“По специальному заказу дирекции, для нашего великого, любимого народного литератора М.А. Булгакова на море сегодня устроено волнение...”
Тотчас видать, что великий, любимый и народный литератор М.А. Булгаков прямо-таки необходим для чего-то незадачливому режиссёру Н.М. Горчакову. И точно, спустя несколько дней незадачливый режиссёр принимается уговаривать великого литератора: а насочиняйте-ка к “Мольеру” несколько новых картин. Честное слово: не пионерку ли рекомендует пришпандорить и тут? Остаётся загадкой. Разумеется, получает не только решительный, но и строгий отказ. Не унимается. Такое несчастье: преображённых “Виндзорских” тоже определяют угробить на сцене ему. И вот незадачливый режиссёр предлагает великому литератору вставить побольше, ну, там, знаете, хохмочек, и это, читатель, в шекспировский, всё-таки, текст! Причём развязно укоряет его:
— Вы слишком целомудренны, мэтр.

------------------------------------------------------------

-- Задания для выполнения --
**1.** Переведите на английский язык предложение из отрывка: «Вы слишком целомудренны, мэтр.»
**2.** Ответьте на вопросы по отрывку.
(a) Что, согласно заказу дирекции, устроено сегодня на море?
(b) К какой пьесе режиссёр предлагает сочинить несколько новых картин?
(c) Что режиссёр предлагает вставить в шекспировский текст?
**3.** Выпишите из отрывка без изменений часть, которая начинается со слов «Тотчас видать, что» и заканчивается словами «слишком целомудренны, мэтр.».
Отвечайте, опираясь только на отрывок.

-- Собранные данные --
------------------------------------------------------------

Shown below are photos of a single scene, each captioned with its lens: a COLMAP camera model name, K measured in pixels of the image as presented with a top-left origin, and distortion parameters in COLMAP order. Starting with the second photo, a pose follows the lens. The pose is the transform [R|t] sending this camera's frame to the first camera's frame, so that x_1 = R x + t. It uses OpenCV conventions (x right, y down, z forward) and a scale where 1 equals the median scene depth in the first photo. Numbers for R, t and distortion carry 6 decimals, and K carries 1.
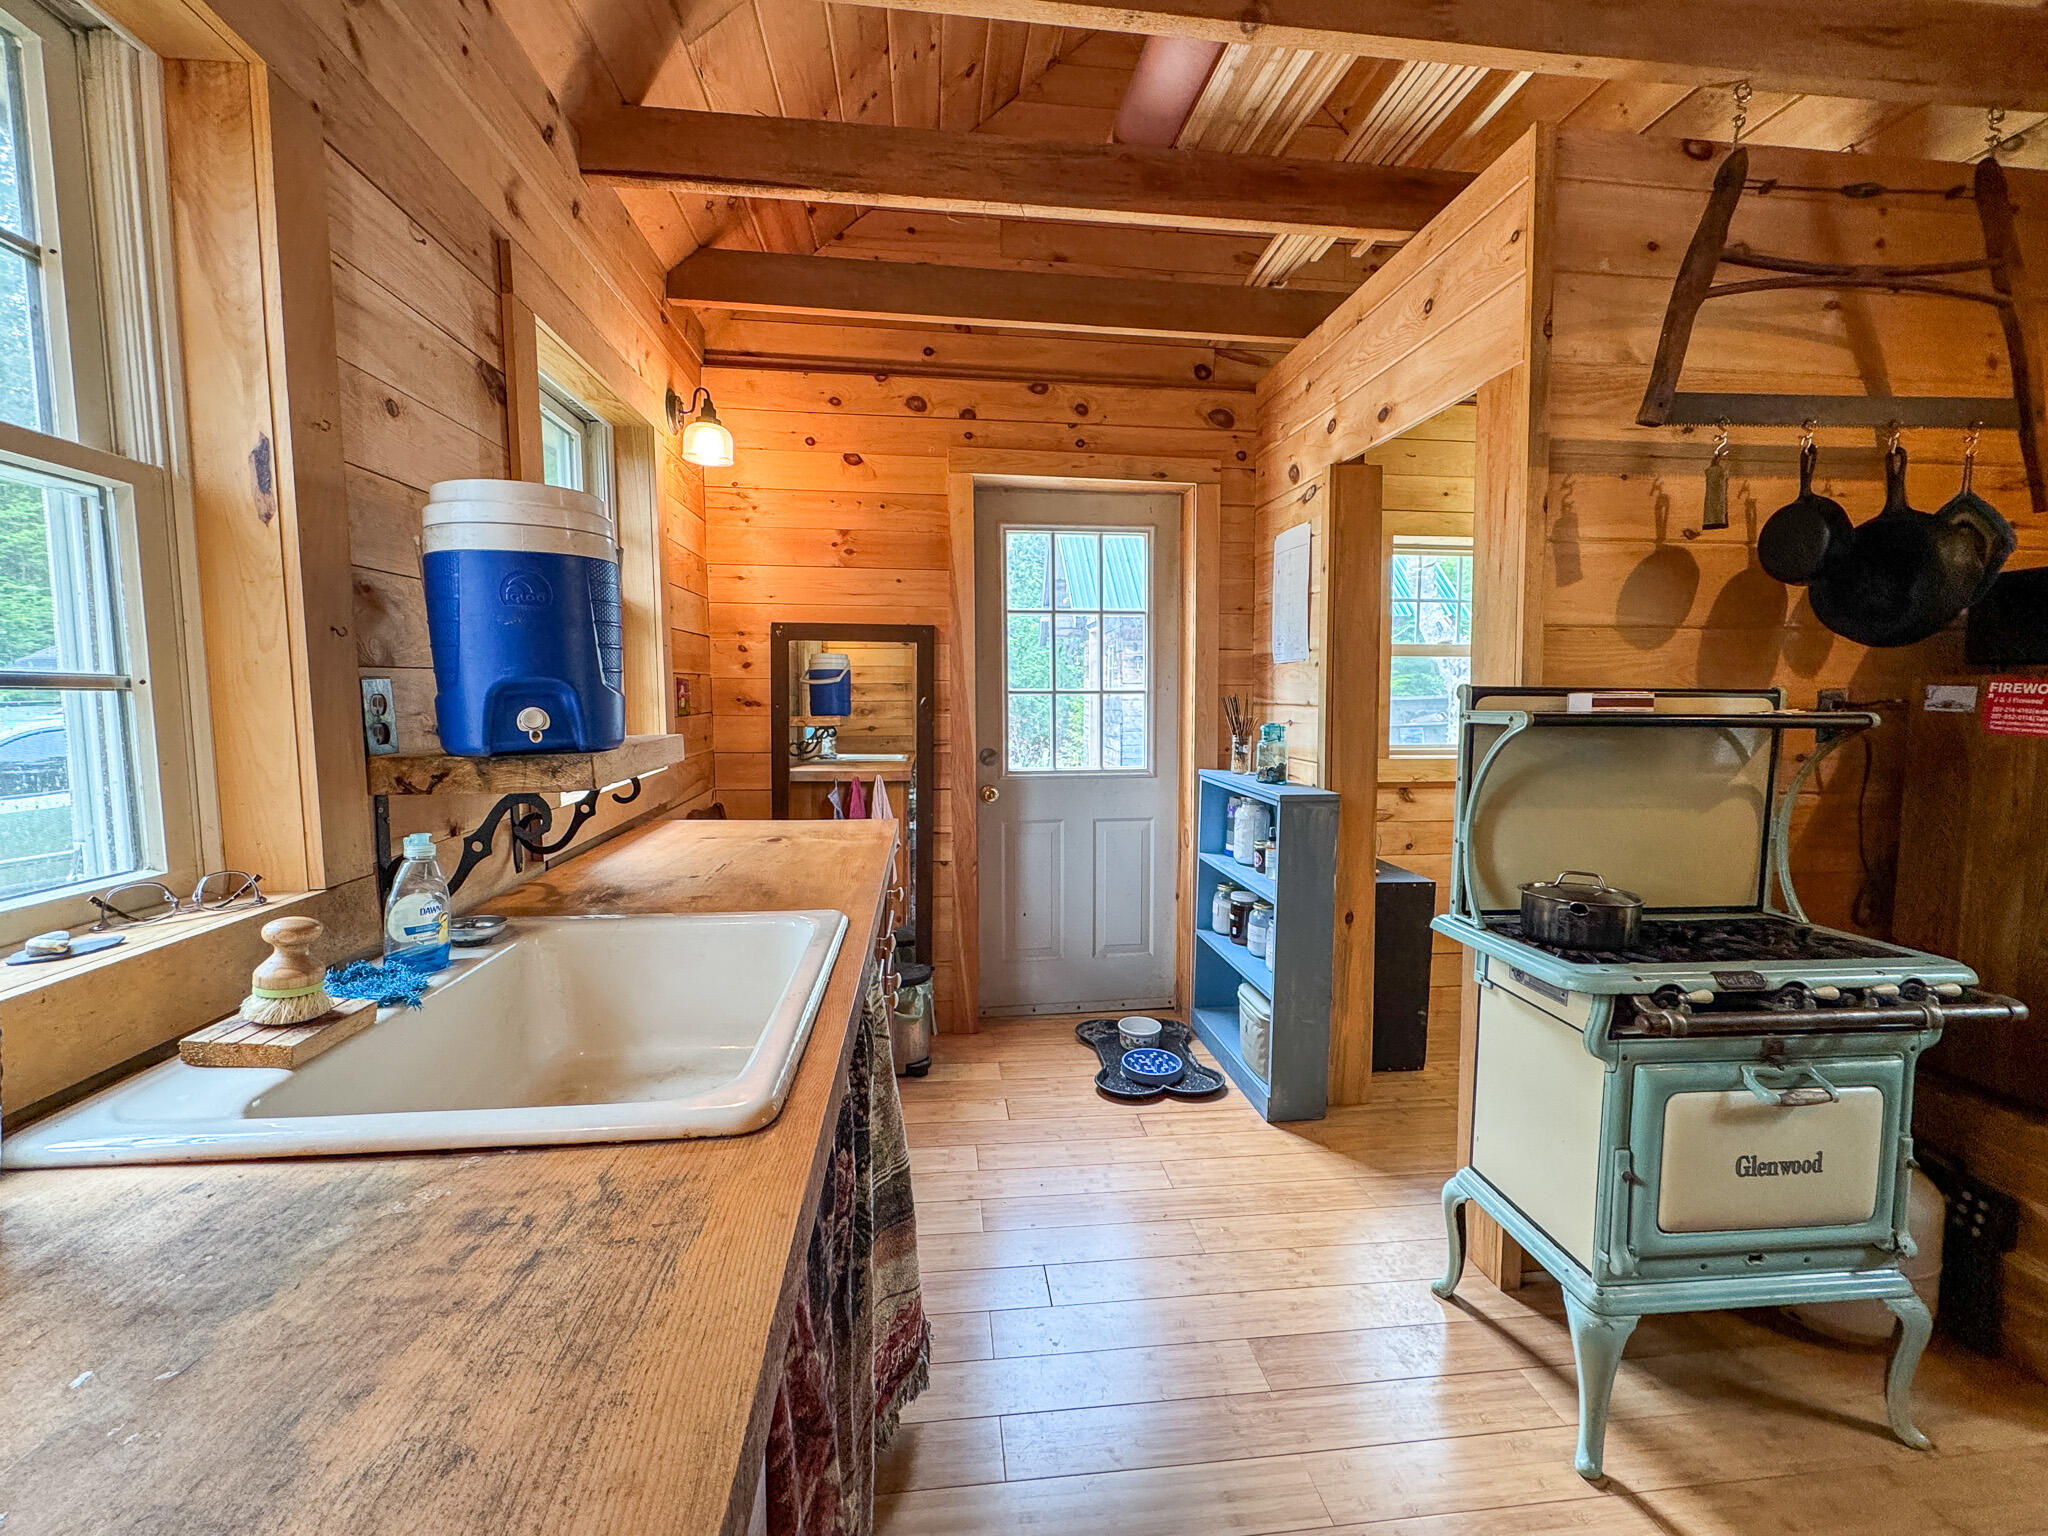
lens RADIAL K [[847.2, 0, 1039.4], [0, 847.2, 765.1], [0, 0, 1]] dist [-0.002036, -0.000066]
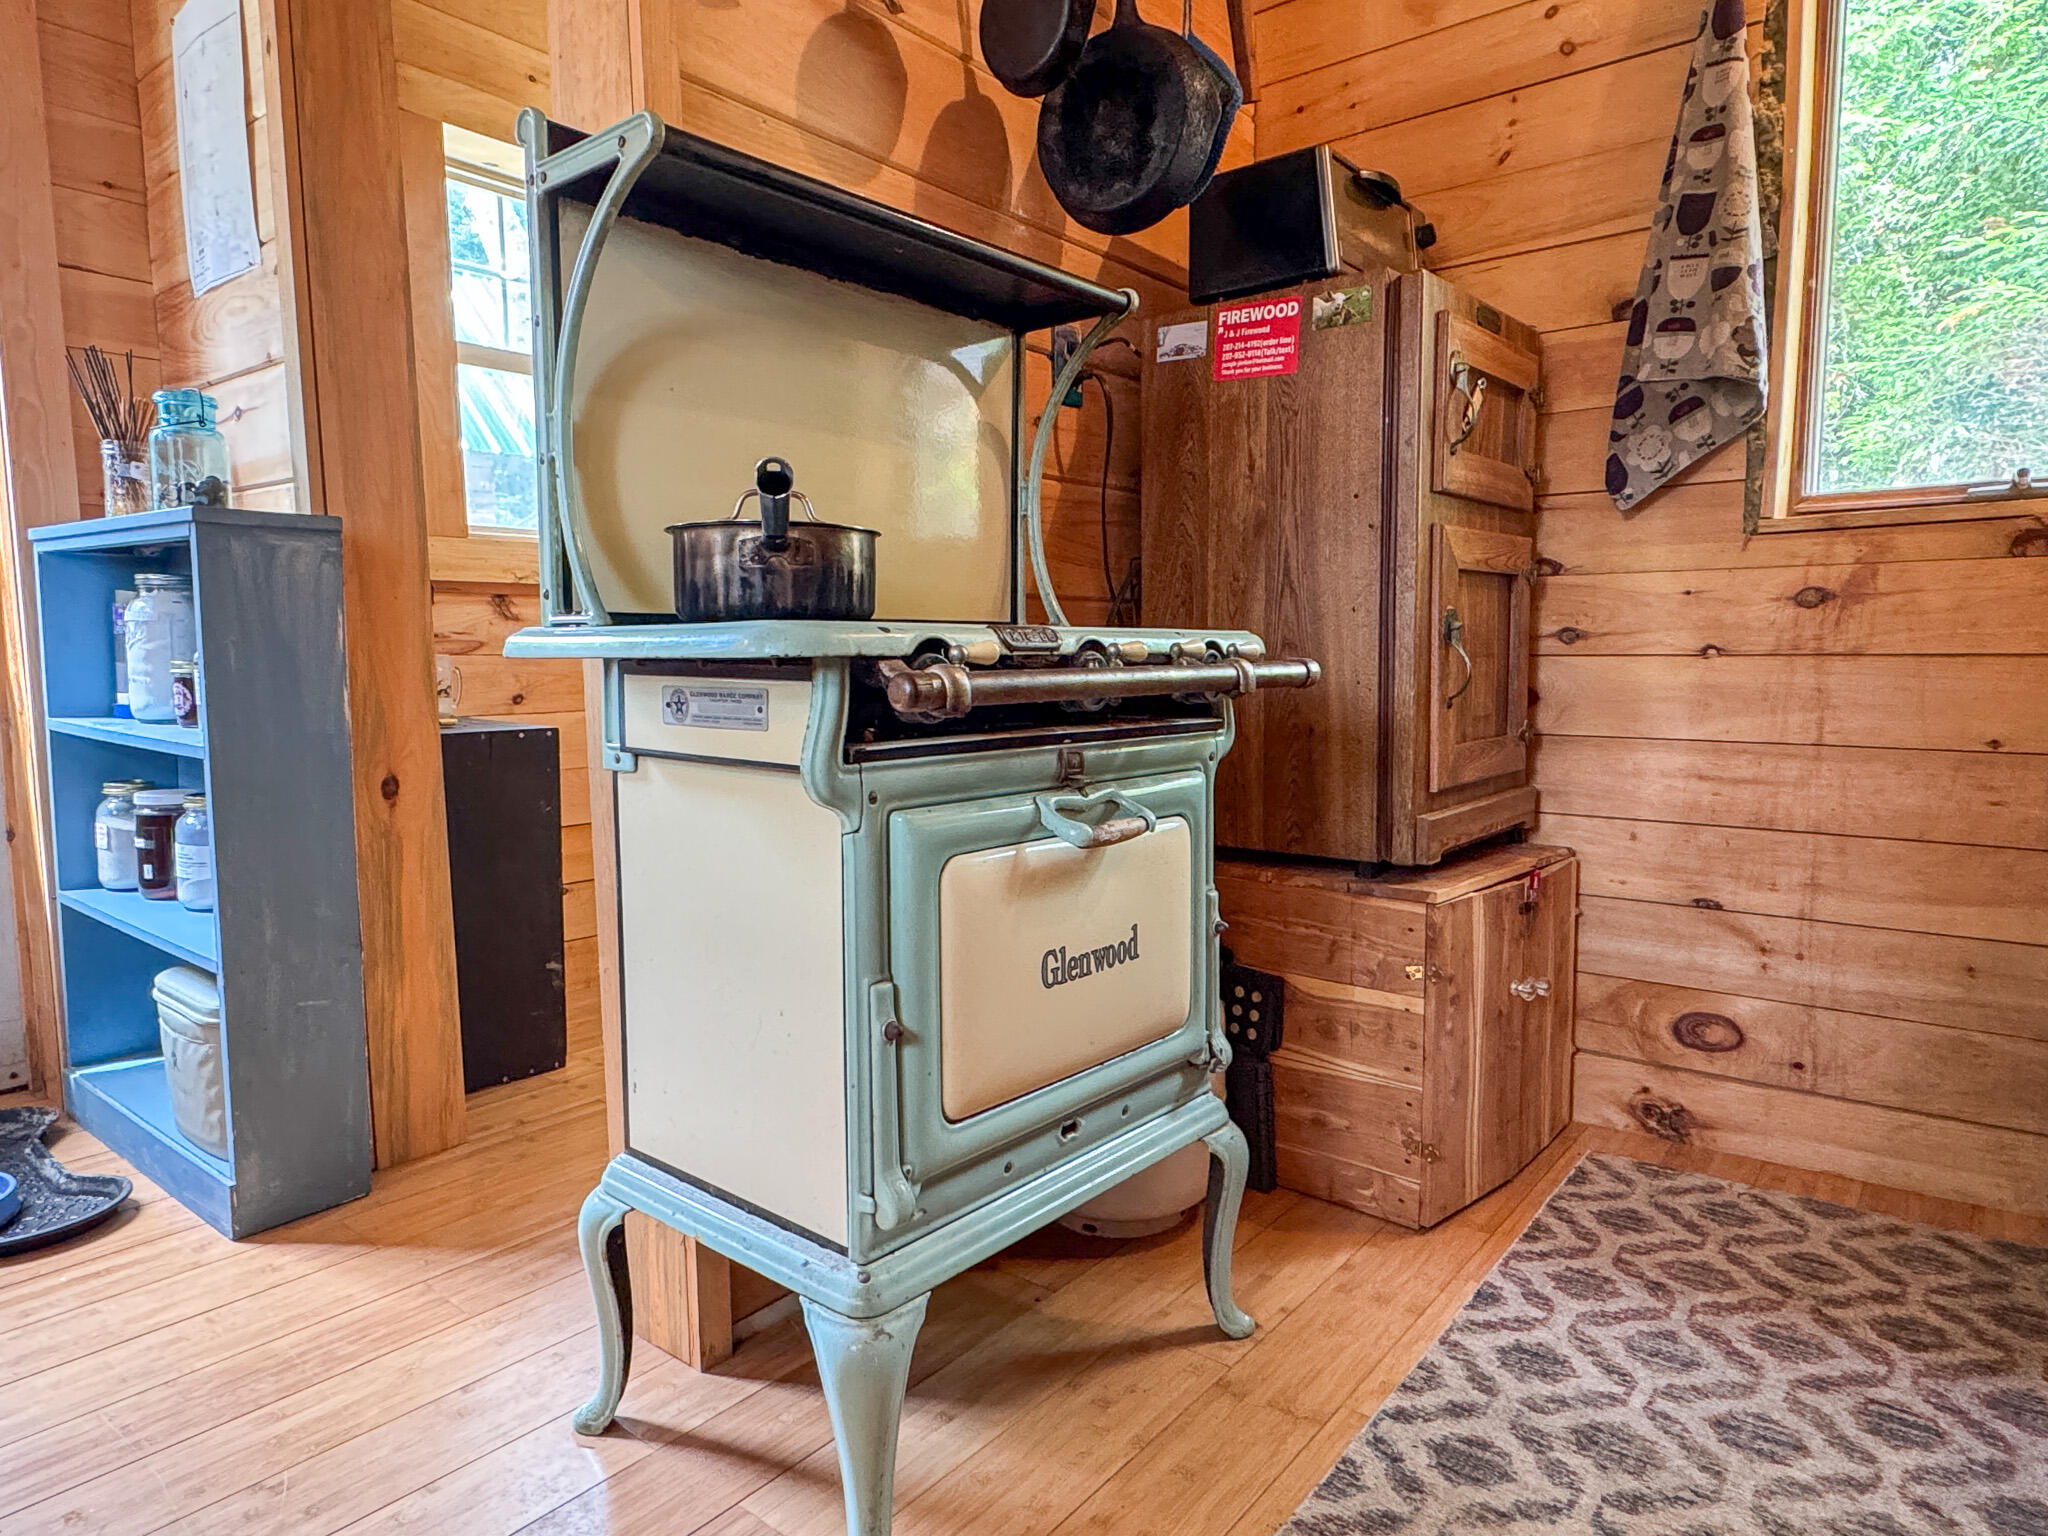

------------------------------------------------------------

-- Решения --
**1.** You are too chaste, maître.

**2.**
(a) Волнение.
(b) К «Мольеру».
(c) Побольше хохмочек.

**3.**
Тотчас видать, что великий, любимый и народный литератор М.А. Булгаков прямо-таки необходим для чего-то незадачливому режиссёру Н.М. Горчакову. И точно, спустя несколько дней незадачливый режиссёр принимается уговаривать великого литератора: а насочиняйте-ка к “Мольеру” несколько новых картин. Честное слово: не пионерку ли рекомендует пришпандорить и тут? Остаётся загадкой. Разумеется, получает не только решительный, но и строгий отказ. Не унимается. Такое несчастье: преображённых “Виндзорских” тоже определяют угробить на сцене ему. И вот незадачливый режиссёр предлагает великому литератору вставить побольше, ну, там, знаете, хохмочек, и это, читатель, в шекспировский, всё-таки, текст! Причём развязно укоряет его:
— Вы слишком целомудренны, мэтр.